REPUBLIKA.CO.ID, JAKARTA -- Pemerintah diminta mewaspadai soal adanya ancaman deglobalisasi pangan. Hal itu dapat terjadi lantaran setiap negara kini mulai lebih mementingkan kebutuhan pangan dalam negeri ketimbang melakukan ekspor.
Rektor Institut Pertanian Bogor Arif Satria mengatakan, wacana dari deglobalisasi menjadi momentum kuat bagi Indoneisa untuk memperkuat kemandirian pangan. Sebab, ketidakpastian baru pada sektor perdagangan komoditas pangan antar negara muncul akibat dampak wabah Covid-19.
"Kita perlu memikirkan betul keamanan pangan kita pasca Agustus. Ketika pemerintah meyakinkan akan aman, tentu kita harus dukung," kata Arif dalam Webinar Sekolah Bisnis IPB, Selasa (6/9).
Pihaknya pun memaparkan, setidaknya terdapat tujuh hal penting yang harus dilakukan pemerintah untuk meningkatkan kemandirian pangan dalam jangka menengah. Pertama, yakni gerakan produksi skala rumah tangga. Kedua, mendorong substitusi pangan impor, seperti mie berbahan gandum yang saat ini terus meningkat impornya.

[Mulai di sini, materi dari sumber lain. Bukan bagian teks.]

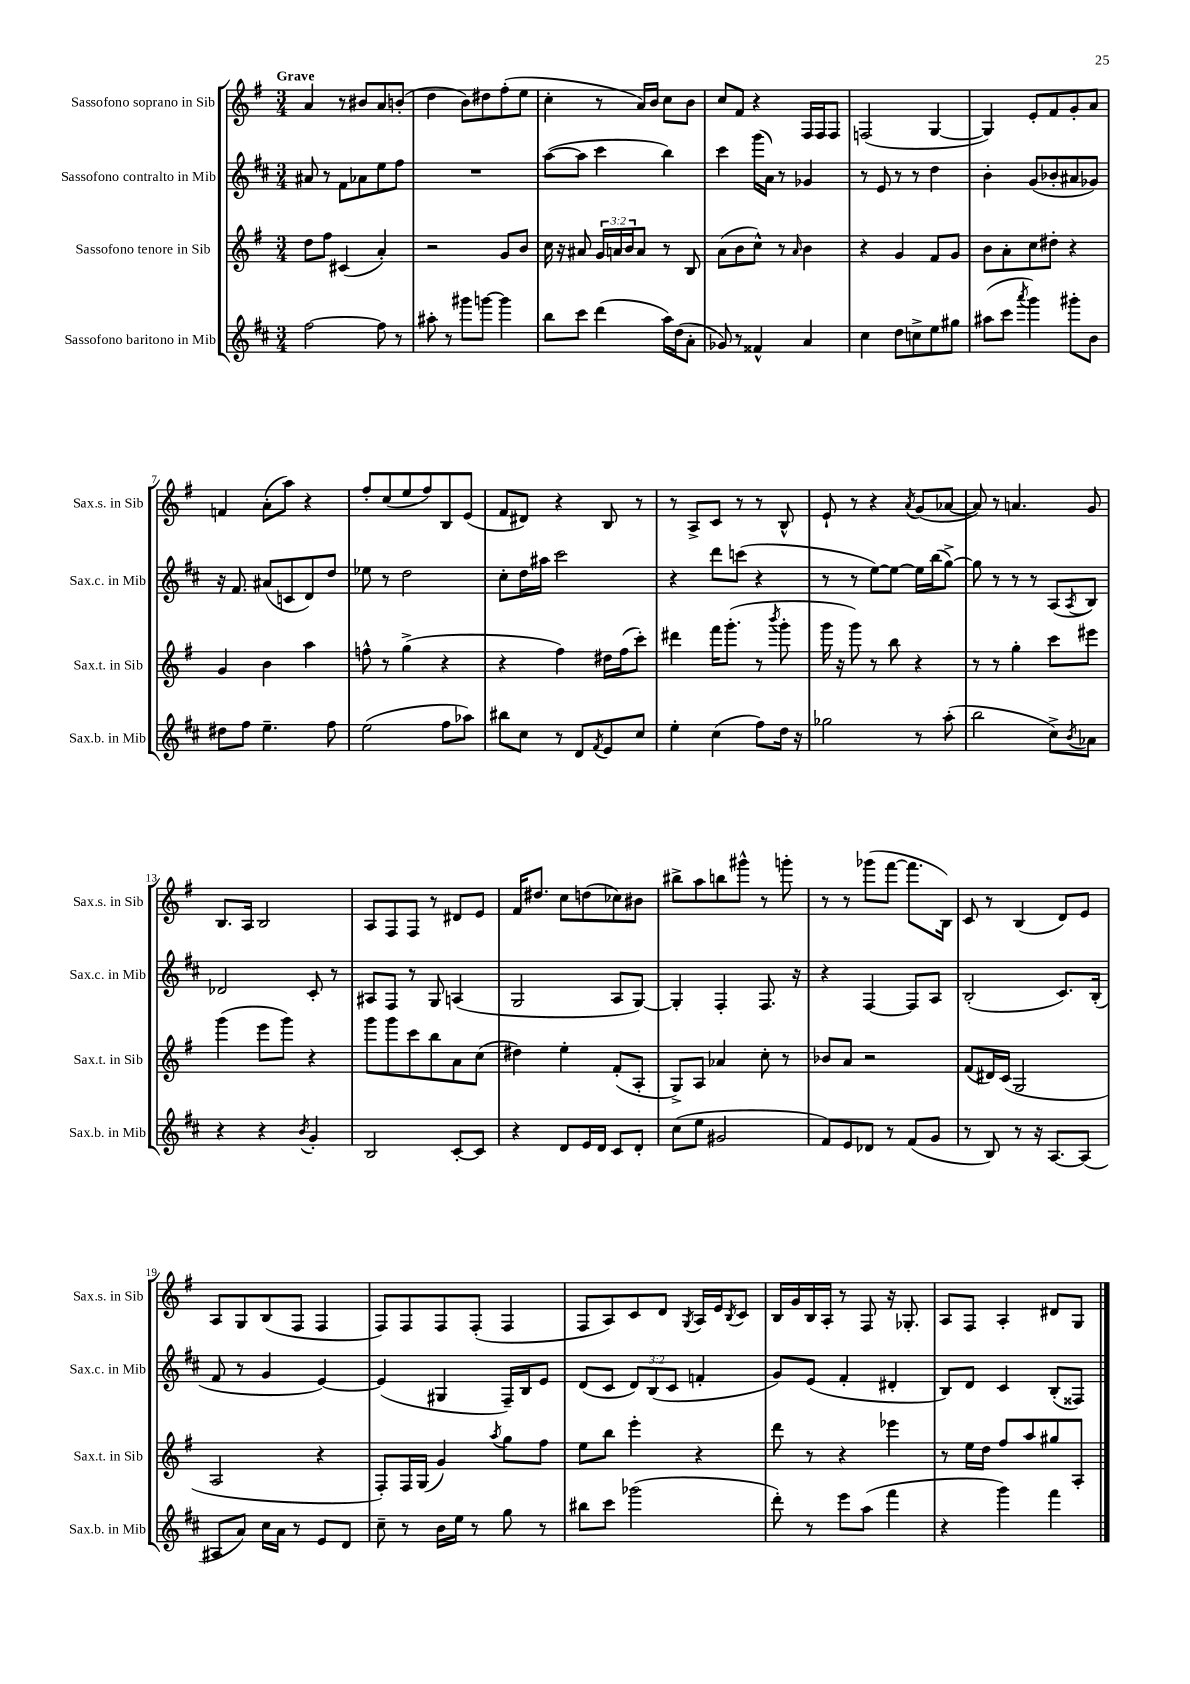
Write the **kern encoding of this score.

**kern	**kern	**kern	**kern
*staff4	*staff3	*staff2	*staff1
*clefG2	*clefG2	*clefG2	*clefG2
*k[f#c#]	*k[f#]	*k[f#c#]	*k[f#]
*M3/4	*M3/4	*M3/4	*M3/4
[2ff#\	8dd\L	8a#/	4a/
.	8ff#\J	8r	.
.	(4c#/	8f#\L	8r
.	.	8a-\	8b#/L
8ff#\]	4a'/)	8ee\	8a/
8r	.	8ff#\J	(8b'/J
=	=	=	=
8aa#'\	2r	2.r	4dd\
8r	.	.	.
8ggg#\L	.	.	8b\L)
[8ggg\J	.	.	8dd#\
4ggg\]	8g/L	.	(8ff#'\
.	8b/J	.	8ee\J
=	=	=	=
8bb\L	16cc\	([8aa\L	4cc'\
.	16r	.	.
8ccc#\J	8a#/	8aa\]J	.
(4ddd\	24g/LL	4ccc#\	8r
.	24a/	.	.
.	24b/J	.	.
.	8a/J	.	16a/LL)
.	.	.	16b/JJ
16aa\LL)	8r	4bb\)	8cc\L
(16dd\J	.	.	.
8a'\J	8B/	.	8b\J
=	=	=	=
8g-/)	(8a\L	4ccc#\	8cc/L
8r	8b\	.	8f#/J
4f##^^/	8cc^^\J)	(16ggg\LL	4r
.	.	16a\JJ)	.
.	8r	8r	.
.	16qqa/	.	.
4a/	4b\	4g-/	16F#/LL
.	.	.	16F#/J
.	.	.	8F#/J
=	=	=	=
4cc#\	4r	8r	(2F/
.	.	8e/	.
8dd\L	4g/	8r	.
8cc^\	.	8r	.
8ee\	8f#/L	4dd\	[4G/
8gg#\J	8g/J	.	.
=	=	=	=
(8aa#\L	8b\L	4b'\	4G/])
8ccc#\J	8a'\	.	.
8qaaa/	.	.	.
4ggg\)	8cc\	(8g/L	8e'/L
.	8dd#'\J	8b-'/	8f#/
8ggg#'\L	4r	8a#/	8g'/
8b\J	.	8g-/J)	8a/J
=	=	=	=
8dd#\L	4g/	16r	4f/
.	.	8.f#/	.
8ff#\J	.	.	.
4.ee~\	4b\	(8a#/L	(8a'\L
.	.	8c/	8aa\J)
.	4aa\	8d/)	4r
8ff#\	.	8dd/J	.
=	=	=	=
(2ee\	8ff^^\	8ee-\	8ff#'/L
.	8r	8r	(8cc/
.	(4gg^\	2dd\	8ee/
.	.	.	8ff#/)
8ff#\L	4r	.	8B/
8aa-\J)	.	.	(8e/J
=	=	=	=
8bb#\L	4r	8cc#'\L	8f#/L
8cc#\J	.	16dd\L	8d#/J)
.	.	16aa#\JJ	.
8r	4ff#\)	2ccc#\	4r
8d/L	.	.	.
8qf#/	.	.	.
8e/	16dd#\LL	.	8B/
.	(16ff#\J	.	.
8cc#/J	8ccc'\J)	.	8r
=	=	=	=
4ee'\	4ddd#\	4r	8r
.	.	.	8A^/L
(4cc#\	16fff#\LK	8ddd\L	8c/J
.	(8.ggg'\J	.	.
.	.	(8ccc\J	8r
8ff#\L)	8r	4r	8r
.	8qbbb/	.	.
16dd\Jk	8ggg'\	.	8B^^/
16r	.	.	.
=	=	=	=
2gg-\	16ggg\	8r	8e`/
.	16r	.	.
.	8ggg\)	8r	8r
.	8r	[8ee\L)	4r
.	8bb\	8ee\_J	.
.	.	.	8qa/
8r	4r	16ee\]LL	(8g/L
.	.	(16bb\J	.
(8aa'\	.	[8gg^\J)	[8a-/J
=	=	=	=
2bb\	8r	8gg\]	8a-/])
.	8r	8r	8r
.	4gg'\	8r	4.a/
.	.	8r	.
8cc#^\L)	8ccc\L	(8A/L	.
8qb/	.	8qA/	.
8a-\J	8eee#\J	8B/J)	8g/
=	=	=	=
4r	(4ggg\	2d-/	8.B/L
.	.	.	16A/Jk
4r	8eee\L	.	2B/
.	8ggg\J)	.	.
8qb/	.	.	.
4g'/	4r	8c#'/	.
.	.	8r	.
=	=	=	=
2B/	8ggg\L	8A#/L	8A/L
.	8ggg\	8F#/J	8F#/
.	8ccc\	8r	8F#/J
.	8bb\	8G/	8r
[8c#'/L	8a\	(4A/	8d#/L
8c#/]J	(8cc\J	.	8e/J
=	=	=	=
4r	4dd#\)	2G/	16f#/LK
.	.	.	8.dd#/J
8d/L	4ee'\	.	8cc\L
16e/L	.	.	(8dd\
16d/JJ	.	.	.
8c#/L	(8f#'/L	8A/L	8cc-\)
8d'/J	8A'/J	[8G/J)	8b#\J
=	=	=	=
(8cc#\L	8G^/L)	4G'/]	8bb#^\L
8ee\J	8A/J	.	8aa\
2g#/	4a-/	4F#'/	8bb\
.	.	.	8ggg#^^\J
.	8cc'\	8.F#/	8r
.	8r	.	8ggg'\
.	.	16r	.
=	=	=	=
8f#/L)	8b-/L	4r	8r
8e/	8a/J	.	8r
8d-/J	2r	[4F#/	(8ggg-\L
8r	.	.	[8fff#\J
(8f#/L	.	8F#/]L	8.fff#\]L
8g/J	.	8A/J	.
.	.	.	16B\Jk)
=	=	=	=
8r	(8f#/L	(2B'/	8c/
8B/)	16d#/L)	.	8r
.	(16c/JJ	.	.
8r	2G/	.	(4B/
16r	.	.	.
[8.A/L	.	.	.
.	.	8.c#/L)	8d/L)
(8A/]J	.	.	8e/J
.	.	(16B'/Jk	.
=	=	=	=
8A#/L	2A/	8f#/	8A/L
8a/J)	.	8r	8G/
16cc#\LL	.	4g/	(8B/
16a\JJ	.	.	.
8r	.	.	8F#/J
8e/L	4r	[4e/)	4F#/
8d/J	.	.	.
=	=	=	=
8cc#~\	8F#'/L)	(4e/]	8F#/L)
8r	16F#/L	.	8F#/
.	(16G/JJ	.	.
16b\LL	4g/)	4G#/	8F#/
16ee\JJ	.	.	.
8r	.	.	(8F#'/J
.	8qaa/	.	.
8gg\	8gg\L	16F#~/LL)	4F#/
.	.	16B/J	.
8r	8ff#\J	8e/J	.
=	=	=	=
8bb#\L	8ee\L	(8d/L	8F#/L
8ccc#\J	8bb\J	8c#/J	8A/)
(2ggg-\	4eee'\	12d/L)	8c/
.	.	(12B/	.
.	.	.	8d/J
.	.	12c#/J	.
.	.	.	8qG/
.	4r	4f'/	16A/LL
.	.	.	16e/J
.	.	.	8qB/
.	.	.	8c/J
=	=	=	=
8ddd'\)	8ddd\	8g/L)	16B/LL
.	.	.	16g/
8r	8r	(8e/J	16B/
.	.	.	16A'/JJ
8eee\L	4r	4f#'/	8r
(8aa\J	.	.	8F#/
4fff#\	4eee-\	4d#'/	16r
.	.	.	8.G-'/
=	=	=	=
4r	8r	8B/L)	8A/L
.	16ee\LL	8d/J	8F#/J
.	16dd\JJ	.	.
4ggg\)	8ff#/L	4c#/	4A'/
.	8aa/	.	.
4fff#\	8gg#/	(8B'/L	8d#/L
.	8A'/J	8F##/J)	8G/J
==	==	==	==
*-	*-	*-	*-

Ketiga, penyempurnaan sistem data dan informasi pertanian dan perikanan secara spasial diiringi teknologi berbasis 4.0. Keempat, reforma agraria dan pengendalian konversi lahan. Kelima, mempercepat regenerasi petani. Keenam, mengatasi food loss dan food waste. Ketujuh, yakni invoasi pertanian berbasis teknologi 4.0.
"Kita sekarang memasuki era new normal, sebelum memasuki kembali era re-normal. Petani bisa menjadi potential winner, oleh karena itu perlu kerja keras yang besar bagi petani kita," ujarnya.